*Texte fourni:*
=-=-=

Misanthropie 2

Manson ou la dystopie pop

Par Denis Dargent

Dans une pré­cé­dente chro­nique, j’ai évo­qué la typo­lo­gie des tueurs de masse, éta­blie en fonc­tion de leurs dif­fé­rents modes opé­ra­toires. Outre les mass mur­de­rers pro­pre­ment dits, j’identifiais les tueurs en série, les tueurs à la chaîne et les tueurs en milieux sco­laire, une sous-caté­go­rie encore ali­men­tée par l’actualité récente (lycée de San­ta Fe, Texas, 10 morts).

Mais une autre espèce a été révé­lée au grand public à la fin des années 60, qu’on nom­me­ra, faute de mieux, tueur par sug­ges­tion. Le sin­gu­lier s’impose ici, puisque cette caté­go­rie ne semble incar­née que par un seul homme : Charles Man­son, né Charles Milles Man­son le 12 novembre 1934 à Cin­cin­na­ti, Ohio.

Man­son est un mani­pu­la­teur né. Ses rela­tions sociales avec autrui (famille, « amis », puis plus tard dis­ciples au sein de la Man­son Fami­ly) ont tou­jours été fon­dées sur un prin­cipe de réci­pro­ci­té uni­voque. L’intérêt per­son­nel étant le seul motif véri­table de ses rap­ports avec les autres. Une atti­tude qu’on décèle dès l’enfance de Char­lie et qui se for­ge­ra dans sa très longue période d’enfermement, en mai­son de cor­rec­tion ou en pri­son, qui occupe déjà près des deux-tiers de son exis­tence alors qu’il n’a que 30 ans…

Témoin des pro­fondes ten­sions de la socié­té amé­ri­caine à par­tir des années 66 – 67, Man­son s’est pro­pa­gé tel un can­cer au cœur même des uto­pies de l’époque, per­son­ni­fiées par les hip­pies et leurs pro­messes d’un âge nou­veau de paix, d’amour libre et d’usage immo­dé­ré de sub­stances hallucinogènes.

À Los Angeles, notre escroc réus­sit même à inté­grer le cercle res­treint des cadors de la pop music. Long­temps en effet Man­son se rêva rock star, mais ses com­po­si­tions médiocres ne sédui­sirent fina­le­ment aucun pro­duc­teur. Il connut plus de suc­cès, en revanche, dans son rôle de gou­rou, atti­rant à lui des jeunes filles fugueuses et des gar­çons en déshé­rence sociale, qu’il finit par conver­tir à son cha­ra­bia mys­tique issu prin­ci­pa­le­ment de la Bible et des chan­sons des Beatles. Le groupe anglais en plein apo­gée devint car­ré­ment l’obsession de ce per­son­nage à qui tout sem­blait per­mis, y com­pris de se prendre pour Jésus Christ !

=-=-=

*Données disponibles:*

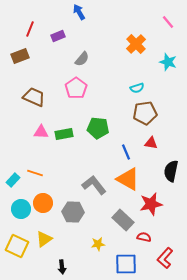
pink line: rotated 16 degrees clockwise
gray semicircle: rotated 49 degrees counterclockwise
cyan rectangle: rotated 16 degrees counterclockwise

=-=-=

*Travail demandé:* Recopiez le passage du texte sur Charles Manson qui débute aux mots « Témoin des pro­fondes » et se termine après « de sub­stances hallucinogènes. », en remplaçant « paix » par « fraternité ».

*Corrigé:*
Témoin des pro­fondes ten­sions de la socié­té amé­ri­caine à par­tir des années 66 – 67, Man­son s’est pro­pa­gé tel un can­cer au cœur même des uto­pies de l’époque, per­son­ni­fiées par les hip­pies et leurs pro­messes d’un âge nou­veau de fraternité, d’amour libre et d’usage immo­dé­ré de sub­stances hallucinogènes.